Opening that window presupposes that our potential nuclear aggressors – Russia, China, Iran, Saudi Wahhabism – are serious about multilateralism and could be persuaded to join in. Showing the cost would be one way to persuade them, like Star Wars in the 1980s.
Instead, we could leave it all to a combination of human nature and history which is likely to prove intransigent, making it impossible to disinvent a new way of waging war or invent a new way of stopping war. After all, that has been the pattern for millennia and will take a lot of breaking.
If 10-odd countries could get round a table for serious discussions about avoiding a future dominated by nuclear/ stealthy/ high tech/ robotic weapons, then there really would be worthwhile moral purpose served and cash savings made which could be used for positive purposes such as rebuilding urban areas wrecked by conventional weapons and terrorists, and build a new, man-made but safe environment – AND SAVE LIVES.
Ban all nukes by all means. But is is really worth all this debate in a country now at the bottom of the nuclear pile anyway in the context of Mr Corbyn and his acolytes. The current world order is making a pretty good job of killing people by reducing the Middle East to rubble, making it uninhabitable as well, using gas, explosives and smart weapons invented decades or even centuries ago.
You don’t need nukes to kill people, just rifles, bullets, knives, dumb bombs, Paveway, Hellfire and Brimstone missiles.
Hundreds of thousands of people are being turned into refugees, dispossessed, enslaved, tortured, brutally starved on frozen hillsides, and casually killed – DAILY.
Of course H bombs would kill hundreds of thousands, or more likely millions, or billions of people. That’s why we need to get rid of every nation’s nuclear weapons. But its not a pressing or burning issue in réal-politique at the moment: they have not been used, unlike the guns, IEDs, gas, box cutters and knives of AQ/ ISIS/Daesh/ Syrian Civil War/ Taliban/ Boko Haram/ Al Shabab; they may only manage to kill a few hundred people a day, but that simmering brutality is more debilitating to humanity than half a dozen advanced nations not using nuclear weapons and which have debilitate humanity not one jot compared with their conventional cousins. Talking about how to stop that would be much more worthwhile than pontificating about Trident.

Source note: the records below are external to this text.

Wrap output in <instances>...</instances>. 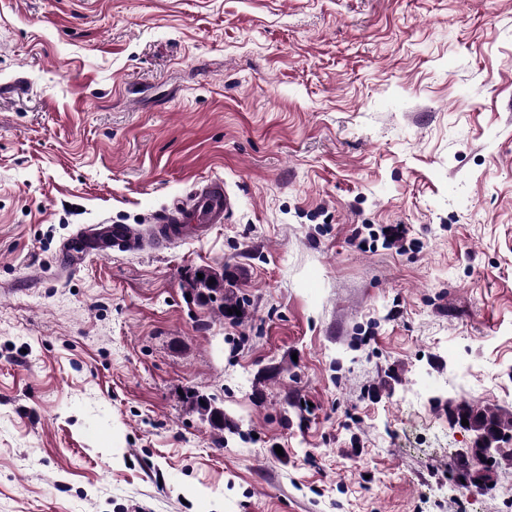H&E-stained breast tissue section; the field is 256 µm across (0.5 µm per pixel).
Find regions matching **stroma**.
<instances>
[{
	"mask_svg": "<svg viewBox=\"0 0 512 512\" xmlns=\"http://www.w3.org/2000/svg\"><path fill=\"white\" fill-rule=\"evenodd\" d=\"M460 399L512 413V0H0V512H512ZM231 198L222 178L197 185L184 200L159 210L147 229L139 224H91L79 231L67 252L110 256L113 251L138 252L148 244L199 239L214 224L224 223ZM198 273L203 274V278L199 279L197 274L194 278L191 279L189 283V288H191L192 291H194L200 298H206L209 299L212 297L210 293H221L222 294V300L224 301L221 304L220 310L224 317H230V316H236V311H233L234 307H237V311H239V305L237 302H233L231 299H227L224 296V275L223 273H217L214 270H201ZM209 280H214L213 284H209ZM206 290L208 293L206 294L204 292ZM228 309H232V314H229ZM186 399L191 403L193 409L199 413L203 419H206L214 429L224 431L225 418L223 410L212 405L210 401L200 398V396L195 393H190ZM200 400H203V403H200Z\"/></svg>",
	"mask_w": 512,
	"mask_h": 512,
	"instance_id": "35a3bbf8",
	"label": "stroma"
}]
</instances>
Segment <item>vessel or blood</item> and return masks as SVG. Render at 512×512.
I'll use <instances>...</instances> for the list:
<instances>
[{
	"label": "vessel or blood",
	"instance_id": "obj_1",
	"mask_svg": "<svg viewBox=\"0 0 512 512\" xmlns=\"http://www.w3.org/2000/svg\"><path fill=\"white\" fill-rule=\"evenodd\" d=\"M231 198L223 179L197 185L186 199L159 210L148 228L137 224H92L78 232L74 251L108 256L112 252H138L146 245L199 239L213 225L223 223Z\"/></svg>",
	"mask_w": 512,
	"mask_h": 512
}]
</instances>
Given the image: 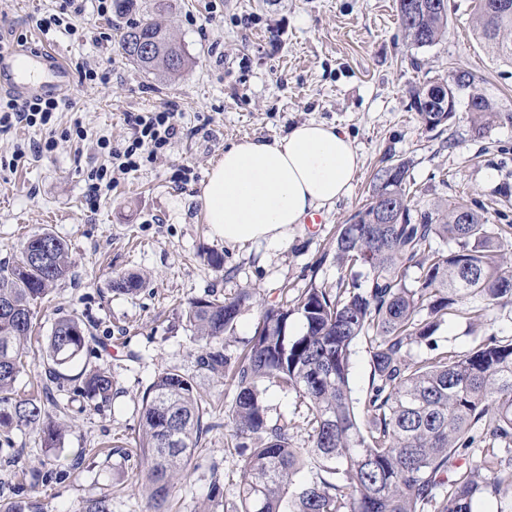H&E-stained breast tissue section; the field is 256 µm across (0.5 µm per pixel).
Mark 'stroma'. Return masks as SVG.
Segmentation results:
<instances>
[{"instance_id": "stroma-1", "label": "stroma", "mask_w": 512, "mask_h": 512, "mask_svg": "<svg viewBox=\"0 0 512 512\" xmlns=\"http://www.w3.org/2000/svg\"><path fill=\"white\" fill-rule=\"evenodd\" d=\"M155 0H134L124 15L98 16L93 8L76 17L83 38L47 36L35 20L54 0H0V34L23 37L30 46L59 53L65 64L84 59L105 73L104 82H74L57 132L81 121L86 140H60L49 154L12 168L15 147L39 142L31 128L0 132V263L11 260L32 233L49 230L66 241L73 266L54 287L36 320L37 339L27 349V367L16 388L34 394L44 378L45 345L55 321L77 315L92 321L95 338L53 389L45 407L64 429L55 457H46L35 427L0 437V501L22 495L44 512H82L86 500L112 499V512H150L137 485L144 469L134 447L142 397L155 376L176 368L196 375L210 401L213 427L200 459L182 474L171 512H224L236 497L242 460L234 448L225 407L230 381L201 375L196 356L201 339L188 325L190 300L213 293L235 297L250 289L229 351L253 335L263 307L277 304L281 287H335L342 275L333 260L336 228L366 199L377 170L409 162V187L418 209L454 200L482 207L492 224H512V124L475 137L465 103L455 117L427 129L412 106L416 88L451 82L471 73L498 109L512 113V65L496 58L472 31L474 0H448L449 34L430 48L408 44L394 0H170L154 12ZM153 14L179 41L192 64L175 80L147 75L129 62L117 40L119 27ZM178 107L179 130L155 164L114 173L96 205L85 192L89 171L104 164L98 137L120 143L129 134L126 115ZM344 129L361 157L347 197L321 212L322 223L298 225L287 243L227 244L205 224L200 187L225 148L244 138L270 140L304 122ZM224 258L222 271L207 262ZM143 279L133 294L113 290L120 274ZM475 301L458 298L436 333L440 347L468 353L488 337L512 339V303L470 318ZM100 365L112 371L109 400L81 395L79 374ZM270 420L288 421L296 446L307 444L305 410L295 393L265 383ZM40 470L36 485L18 473ZM220 481L222 498L211 495Z\"/></svg>"}]
</instances>
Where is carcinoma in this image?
Masks as SVG:
<instances>
[{
	"mask_svg": "<svg viewBox=\"0 0 512 512\" xmlns=\"http://www.w3.org/2000/svg\"><path fill=\"white\" fill-rule=\"evenodd\" d=\"M410 45L431 47L448 36L447 0H396ZM474 30L494 54L512 64V0H476ZM159 39L165 51L142 60L139 41ZM124 54L148 74L178 75L190 62L184 47L146 14L120 32ZM453 97L468 91L467 112L475 136L497 122L512 123L466 72L447 84ZM426 88L415 89L414 104L424 126L452 119L428 104ZM409 165L399 161L373 178L372 192L355 213L358 224L336 231L333 259L347 271L336 288L313 286L265 308L253 336L236 353L226 352L247 289L231 299L209 294L188 303L186 320L205 341L196 356L198 371L225 376L236 388L228 408L243 476L230 512H474L488 481L512 482L503 474L497 441L512 439V340L492 336L458 355L439 347L435 333L453 311L451 295L477 296L478 321L503 301L512 302V267L503 252L512 248V224H490L467 203L455 200L444 211L418 210L407 190ZM394 223L387 224V217ZM441 239L448 249L433 247ZM68 245L48 231L23 242L13 261L0 265V429L35 426L47 456L61 447L62 429L46 419L38 395L15 397L26 366L38 304L70 273ZM414 284H408L411 269ZM142 279L119 276L113 289L130 294ZM295 314L300 334L288 335ZM92 325L75 316L57 320L47 342L43 394L63 378L61 369L80 357ZM369 343L371 372L362 407L350 388L354 345ZM413 344L431 354L407 361ZM275 383L296 394L306 409L309 446L292 442L288 423L273 422L262 386ZM83 394L107 400L112 373L95 367L85 374ZM206 403L195 377L178 369L158 374L146 389L136 447L145 464L140 487L152 512H167L175 479L194 458L203 434ZM482 445L476 461L467 450ZM314 480H297L303 470ZM0 512H43L32 499L0 502Z\"/></svg>",
	"mask_w": 512,
	"mask_h": 512,
	"instance_id": "1",
	"label": "carcinoma"
}]
</instances>
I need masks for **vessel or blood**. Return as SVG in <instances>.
<instances>
[{"mask_svg":"<svg viewBox=\"0 0 512 512\" xmlns=\"http://www.w3.org/2000/svg\"><path fill=\"white\" fill-rule=\"evenodd\" d=\"M72 82L71 71L55 52L0 46V94L56 96L69 90Z\"/></svg>","mask_w":512,"mask_h":512,"instance_id":"vessel-or-blood-1","label":"vessel or blood"}]
</instances>
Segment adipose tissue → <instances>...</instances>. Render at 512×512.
<instances>
[{"label":"adipose tissue","mask_w":512,"mask_h":512,"mask_svg":"<svg viewBox=\"0 0 512 512\" xmlns=\"http://www.w3.org/2000/svg\"><path fill=\"white\" fill-rule=\"evenodd\" d=\"M361 165L348 134L323 123L225 148L201 188L204 220L228 244L287 242L304 218L344 198Z\"/></svg>","instance_id":"1"}]
</instances>
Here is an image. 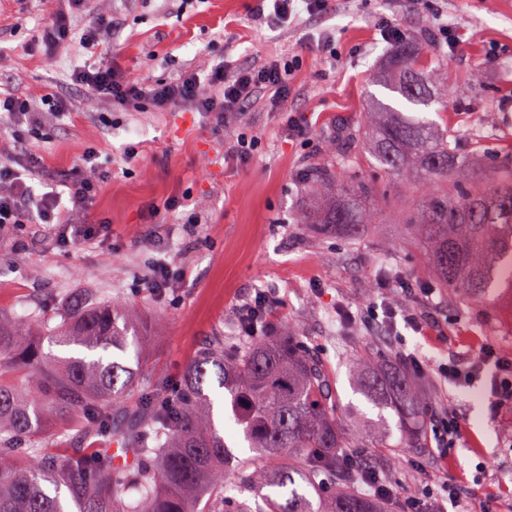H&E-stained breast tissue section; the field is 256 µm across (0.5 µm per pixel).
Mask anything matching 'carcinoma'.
<instances>
[{"mask_svg": "<svg viewBox=\"0 0 512 512\" xmlns=\"http://www.w3.org/2000/svg\"><path fill=\"white\" fill-rule=\"evenodd\" d=\"M390 85L408 103L437 102L435 74L401 44ZM376 166L400 177L416 166L433 183L465 165V157L424 118L376 102L367 120ZM488 182L456 185L427 203L411 224L430 245L437 284L456 297L492 311L499 292L512 288V149L487 157ZM338 200L317 218L356 236L375 223L365 204L372 185L346 161L336 169ZM56 323L34 316L22 328L0 316V512H388L389 491L377 476L365 491L344 459L351 447L339 395L328 387L323 365L300 337L282 334L215 340L184 370L174 397L145 395L125 404L135 388L133 370L121 361L134 320L118 299L91 298L62 306ZM78 346L96 357H48L31 337ZM215 368L232 418L254 455L236 456L217 430L204 385ZM355 391L377 410L360 419L369 430L397 418L396 447H420L417 424L425 397L405 379L380 374L372 358L354 362ZM58 417L99 437L94 448L63 455L33 441L45 418ZM131 456L117 464L112 437ZM253 491V503L228 494L224 473ZM336 492L316 499L320 480ZM209 494L211 505L199 508Z\"/></svg>", "mask_w": 512, "mask_h": 512, "instance_id": "cac0c4a2", "label": "carcinoma"}]
</instances>
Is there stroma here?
Wrapping results in <instances>:
<instances>
[{
	"label": "stroma",
	"mask_w": 512,
	"mask_h": 512,
	"mask_svg": "<svg viewBox=\"0 0 512 512\" xmlns=\"http://www.w3.org/2000/svg\"><path fill=\"white\" fill-rule=\"evenodd\" d=\"M85 5L111 18L107 63L130 82L185 70L203 76L223 60L247 66L298 57L286 107L309 116L312 133L306 142L293 138L260 104L224 127L187 107L112 106L72 80L85 57L35 48L57 0H0V91L65 104L62 115L41 113L33 131L0 132V152L17 161L27 149L40 154L57 182L92 147L110 174L78 216L96 225L91 238L63 248L41 224L0 235V314L22 323L34 313L52 316L66 295L122 298L138 319L137 388L170 394L209 342L240 335L239 309L267 292L276 301L273 328L302 336L342 402L368 417L376 412L352 386L353 358L369 353L386 371L407 354L423 361L424 371L413 375L432 402L423 447L392 452L370 432L355 443V455L383 471L394 499L427 495L444 467L466 485L462 512L492 495L499 512H512V411L491 416L483 383L440 374L447 363L471 364L485 342L512 352V296L501 295L488 315L449 301L434 282L426 246L405 224L425 200V180L411 170L387 178L359 129L378 100L426 116L468 157L449 181L482 184L487 149L512 147V0H330L327 11L301 13L286 27L257 16L256 0ZM386 18L399 21L425 68L442 70L436 95L447 99V111L406 107L385 86L392 46L378 25ZM443 24L457 36L456 48L446 47ZM322 31L336 37L337 68L305 40ZM240 135L249 142L242 160L228 154ZM130 148L137 157L127 164L121 156ZM342 158L376 187V222L357 239L306 221L331 200L317 172L335 170ZM159 259L178 276L158 296L144 280ZM381 299L414 310L426 334L372 318L368 306ZM449 410L464 417L467 433L443 460L432 429Z\"/></svg>",
	"instance_id": "stroma-1"
}]
</instances>
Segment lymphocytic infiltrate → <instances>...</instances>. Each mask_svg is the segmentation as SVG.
I'll return each instance as SVG.
<instances>
[{
  "label": "lymphocytic infiltrate",
  "mask_w": 512,
  "mask_h": 512,
  "mask_svg": "<svg viewBox=\"0 0 512 512\" xmlns=\"http://www.w3.org/2000/svg\"><path fill=\"white\" fill-rule=\"evenodd\" d=\"M110 23L86 10L83 13L58 12L39 32L49 50L80 48L95 52L108 37ZM295 62L267 59L245 68L215 64L206 76L186 71L173 81L149 85L132 84L120 77L111 66L88 64L73 69L75 80L96 94L112 100L114 105L137 108L149 102L164 111L185 105L210 116L216 123L242 113L246 105L263 101L269 107H281L288 98ZM42 176L40 161L15 168L11 161L0 160V229L20 224L57 223L68 226L74 238H89L95 232L90 224L74 223V215L83 212L94 198L105 175L96 165L95 149L82 155L65 192H37L35 182ZM445 376L464 383L487 378V396L491 412L503 405L512 406V355L500 353L493 345L480 349L476 362L467 367L448 365Z\"/></svg>",
  "instance_id": "f902f5d3"
}]
</instances>
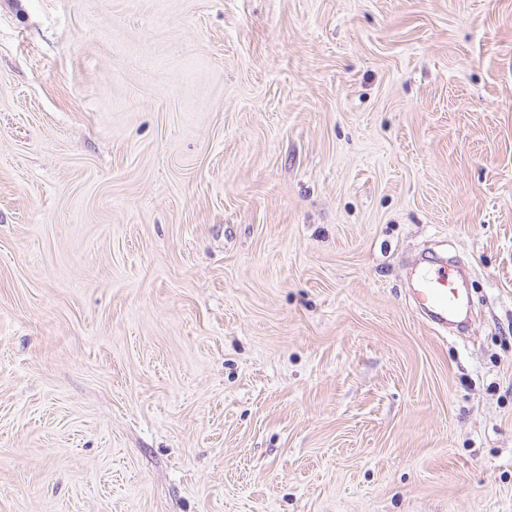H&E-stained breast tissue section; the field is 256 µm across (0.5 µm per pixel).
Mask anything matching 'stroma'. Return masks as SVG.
Returning a JSON list of instances; mask_svg holds the SVG:
<instances>
[{
	"mask_svg": "<svg viewBox=\"0 0 512 512\" xmlns=\"http://www.w3.org/2000/svg\"><path fill=\"white\" fill-rule=\"evenodd\" d=\"M0 512H512V0H0ZM428 264L416 277L413 294L432 325L448 327L459 317L464 305L458 271L448 265L447 271L442 268L432 270L433 265Z\"/></svg>",
	"mask_w": 512,
	"mask_h": 512,
	"instance_id": "35a3bbf8",
	"label": "stroma"
}]
</instances>
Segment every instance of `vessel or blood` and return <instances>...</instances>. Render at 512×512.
Segmentation results:
<instances>
[{
  "label": "vessel or blood",
  "instance_id": "vessel-or-blood-1",
  "mask_svg": "<svg viewBox=\"0 0 512 512\" xmlns=\"http://www.w3.org/2000/svg\"><path fill=\"white\" fill-rule=\"evenodd\" d=\"M413 294L428 320L437 327L454 323L464 305L458 272L452 268L424 267L414 282Z\"/></svg>",
  "mask_w": 512,
  "mask_h": 512
}]
</instances>
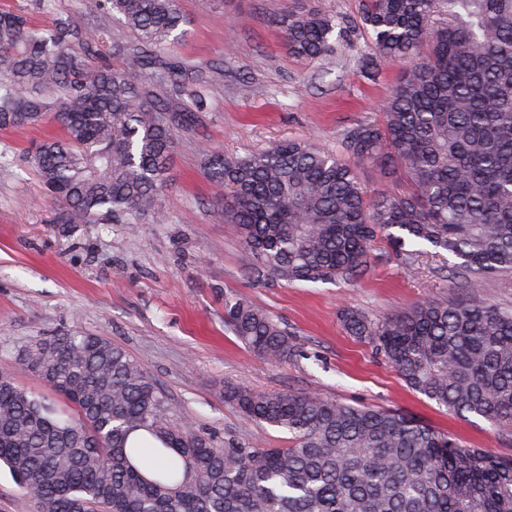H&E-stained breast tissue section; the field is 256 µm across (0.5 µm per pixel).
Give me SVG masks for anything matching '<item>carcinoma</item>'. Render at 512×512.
<instances>
[{"instance_id": "carcinoma-1", "label": "carcinoma", "mask_w": 512, "mask_h": 512, "mask_svg": "<svg viewBox=\"0 0 512 512\" xmlns=\"http://www.w3.org/2000/svg\"><path fill=\"white\" fill-rule=\"evenodd\" d=\"M132 41L122 67L91 65L108 34L59 17L38 28L0 11V130L53 120L27 156L59 224L166 220L158 197L177 132L206 106H177L184 63L161 49L187 35L179 0H99ZM383 59L407 62L378 116L341 134L342 152L390 163L407 193L367 195L339 155L288 140L243 157L206 155L224 185L250 273L276 282L356 280L383 242L407 265L431 247L460 260L465 295L375 320L345 307V330L416 392L462 417L512 427V309L487 302L485 275L512 272V0H359ZM288 53L329 56L347 21L320 10L276 18ZM224 324L258 358L285 362L288 330L264 308L224 299ZM24 364L63 411L0 368V461L37 512H512V458L465 448L402 413L316 392L224 387L245 418L287 431L286 448L224 446L174 421L164 391L105 336L44 337Z\"/></svg>"}]
</instances>
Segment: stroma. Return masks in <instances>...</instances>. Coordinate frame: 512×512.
<instances>
[{
  "label": "stroma",
  "mask_w": 512,
  "mask_h": 512,
  "mask_svg": "<svg viewBox=\"0 0 512 512\" xmlns=\"http://www.w3.org/2000/svg\"><path fill=\"white\" fill-rule=\"evenodd\" d=\"M190 21L168 57L190 68L185 101L204 89L207 107L179 131L159 204L167 220L144 214L137 227L114 221L55 223L35 169L25 161L36 141L59 135L51 122L0 131L13 164H0V365L29 391L50 390L19 360L34 341L66 331L104 336L123 347L165 390L177 417L217 442L253 441L284 448L288 432L241 416L224 400L225 385L258 391H314L355 406L397 410L456 438L464 447L512 457V428L462 419L413 392L387 360L349 336L340 321L352 306L377 319L425 300L461 297L447 257L431 253L405 267L377 247L370 272L355 282H284L253 277V263L236 225L220 212L222 186L204 167L203 149L227 157L268 149L288 139L341 149L342 129L372 117L404 65L384 59L376 81L360 61L370 53L357 0H180ZM38 24L63 15L88 32L107 28L112 41L128 32L103 17L96 0H0ZM320 9L348 20L350 32L334 55L288 54L275 23L284 9ZM235 295L266 308L293 335L295 353L271 364L253 355L224 326V298Z\"/></svg>",
  "instance_id": "obj_1"
}]
</instances>
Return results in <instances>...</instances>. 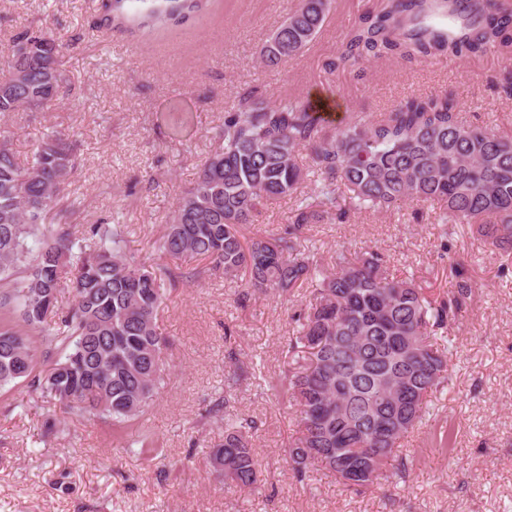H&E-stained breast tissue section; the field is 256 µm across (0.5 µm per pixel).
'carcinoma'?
<instances>
[{
	"instance_id": "1",
	"label": "carcinoma",
	"mask_w": 512,
	"mask_h": 512,
	"mask_svg": "<svg viewBox=\"0 0 512 512\" xmlns=\"http://www.w3.org/2000/svg\"><path fill=\"white\" fill-rule=\"evenodd\" d=\"M210 2L111 0L99 27L150 35L185 24ZM329 5L300 0L262 47V62L276 66L300 53L320 32ZM439 14L460 20L455 33L438 31L432 20ZM34 38V50L22 52ZM511 45L512 11L492 0H383L359 18L326 69L384 57L407 64L477 58ZM67 49L62 37L41 29L13 37L0 75L1 118L45 112L68 94L61 69ZM76 169L68 131L45 134L25 166L0 139V385L22 378L31 391L122 431L164 382L168 341L156 314L169 288L199 271L158 274L151 259L126 252V227L118 221L97 225L93 244H77L73 206L61 204ZM310 176L315 188L296 199L282 234L242 235L261 206L297 193ZM346 190L360 209L439 202L442 223L477 225L505 255L500 275L512 274V140L463 121L446 94L411 97L378 118L356 114L332 127L309 100L270 105L257 89L244 91L224 112L217 146L179 197L155 249L205 260L226 280L244 276L260 294L311 288L307 309L292 316L297 330L282 377L299 427L284 455L297 481L324 470L360 493L389 479L388 460L429 415L453 356V344L441 341L467 311L473 289L459 261L449 265L450 288L440 300L414 279L394 276L378 253L339 252L326 269L300 239L310 224L345 222ZM67 279L73 303L61 311L56 303ZM244 427L224 423V441L208 464L251 489L261 463Z\"/></svg>"
}]
</instances>
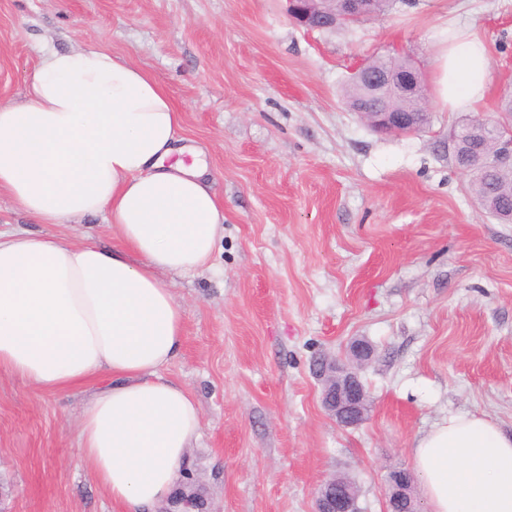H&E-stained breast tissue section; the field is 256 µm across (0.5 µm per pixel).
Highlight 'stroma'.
I'll use <instances>...</instances> for the list:
<instances>
[{
  "instance_id": "35a3bbf8",
  "label": "stroma",
  "mask_w": 512,
  "mask_h": 512,
  "mask_svg": "<svg viewBox=\"0 0 512 512\" xmlns=\"http://www.w3.org/2000/svg\"><path fill=\"white\" fill-rule=\"evenodd\" d=\"M450 19L491 51L473 112L433 93L428 126L404 135L349 110L342 89L376 56L434 78ZM46 44L109 47L165 87L224 204L209 264L164 277L186 335L164 374L200 408L187 468L203 512H314L339 474L362 512H386L388 472L412 470L448 417L512 433V224L479 207L448 147L469 118L512 121V0H394L334 31L296 26L283 0H0V102L23 100ZM356 339L370 408L344 428L314 365ZM87 395L0 372V512H112L80 460Z\"/></svg>"
}]
</instances>
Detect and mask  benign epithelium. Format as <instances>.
<instances>
[{
	"mask_svg": "<svg viewBox=\"0 0 512 512\" xmlns=\"http://www.w3.org/2000/svg\"><path fill=\"white\" fill-rule=\"evenodd\" d=\"M343 12L326 13L327 20L317 19V0H286L288 16L301 27L314 25L315 29H334L338 23L356 22L362 12V0H342ZM365 83L373 89L376 97L386 91H393L403 97L421 99L422 87L420 73L414 69L398 71L387 69L379 73L362 72ZM361 117L377 132L411 134L422 130L430 121V113L425 109L413 112H388L379 107L364 103L358 110ZM462 164L470 169L486 163L499 166L512 165V126L503 124L492 143L483 147V151L460 158ZM316 375L322 383V404L324 408L342 426L360 423L366 411V394L356 372L340 365L337 361L323 360L318 363ZM413 478L397 470L388 477L387 512H421L412 495ZM358 493L354 487L341 477H334L321 486L315 499V512H358L356 508ZM197 502L194 497L193 483L185 482L178 494L160 512H195Z\"/></svg>",
	"mask_w": 512,
	"mask_h": 512,
	"instance_id": "benign-epithelium-1",
	"label": "benign epithelium"
}]
</instances>
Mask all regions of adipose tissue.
I'll return each instance as SVG.
<instances>
[{"label": "adipose tissue", "instance_id": "1", "mask_svg": "<svg viewBox=\"0 0 512 512\" xmlns=\"http://www.w3.org/2000/svg\"><path fill=\"white\" fill-rule=\"evenodd\" d=\"M486 41L456 26L437 85L449 111L484 98ZM167 90L106 48L44 49L21 103L0 102V193L35 223L100 215L112 245L0 232V371L54 392L89 388L81 462L113 512H157L199 435L191 393L162 371L185 319L162 278L204 268L224 209L203 150L183 143ZM429 512H512V435L448 418L412 450Z\"/></svg>", "mask_w": 512, "mask_h": 512}]
</instances>
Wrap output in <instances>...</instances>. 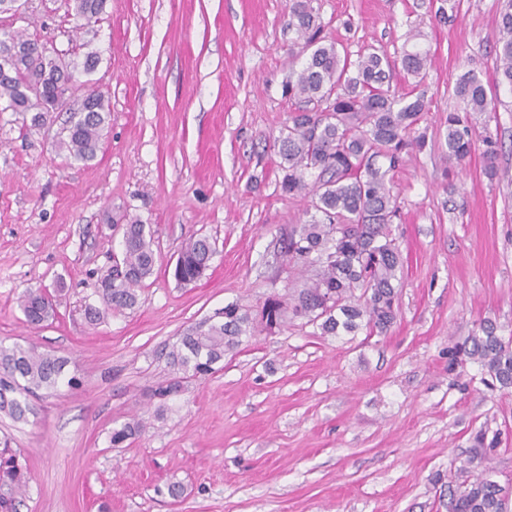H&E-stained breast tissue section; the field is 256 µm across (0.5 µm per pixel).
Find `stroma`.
<instances>
[{
	"label": "stroma",
	"instance_id": "stroma-1",
	"mask_svg": "<svg viewBox=\"0 0 512 512\" xmlns=\"http://www.w3.org/2000/svg\"><path fill=\"white\" fill-rule=\"evenodd\" d=\"M446 3L452 16L436 19ZM313 5L351 57L431 58L426 146L393 174L397 317L382 334L261 332L164 405L153 391L173 376L179 336L227 304L254 308L303 282L277 254L309 208L276 186L273 141L297 106L284 88L310 54L287 28L291 0H107L82 27L65 0L0 13V29L78 61L92 43L101 61L87 81L110 109L86 164L58 147L67 113L35 131L30 113L0 111V344L67 358L79 380L37 399L28 422L0 414V441L30 472L20 512H448L451 491L482 473L512 486V389L448 359L482 320L512 335V90L495 84L498 0ZM469 71L496 88L497 154L480 143L456 165L446 119ZM123 214L152 226L159 261L134 308L92 326L83 308L121 251L110 220ZM199 236L216 253L179 285L180 246ZM37 286L56 292L57 313L31 328L18 298ZM135 418L146 429L113 447V430ZM480 429L496 447H473ZM172 481L185 488L176 500Z\"/></svg>",
	"mask_w": 512,
	"mask_h": 512
}]
</instances>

Which debate should we have? The moral argument against nuclear weapons is losing its power and relevance in the face of the current inhumanities meted out by the likes of Daesh, Taliban et al: nukes have been used twice, killed fewer civilians than some conventional bombing raids in WW2, and then not used in 70 years during which time they have contributed to saving millions of lives from more world wars.
Mixing the nuclear debate with terrorism and the visceral, local, eccentric, even comical politics of the UK, five or ten years before it is even relevant, is not helping a serious debate about Trident or Labour.
We need a CREDIBLE deterrent until we don’t need one AND we need a CEDITABLE Loyal Opposition, not an INCREDIBLE, back-of a-fag-packet amalgam.
We need a new way of thinking, unmuddled, rigorous and purposeful.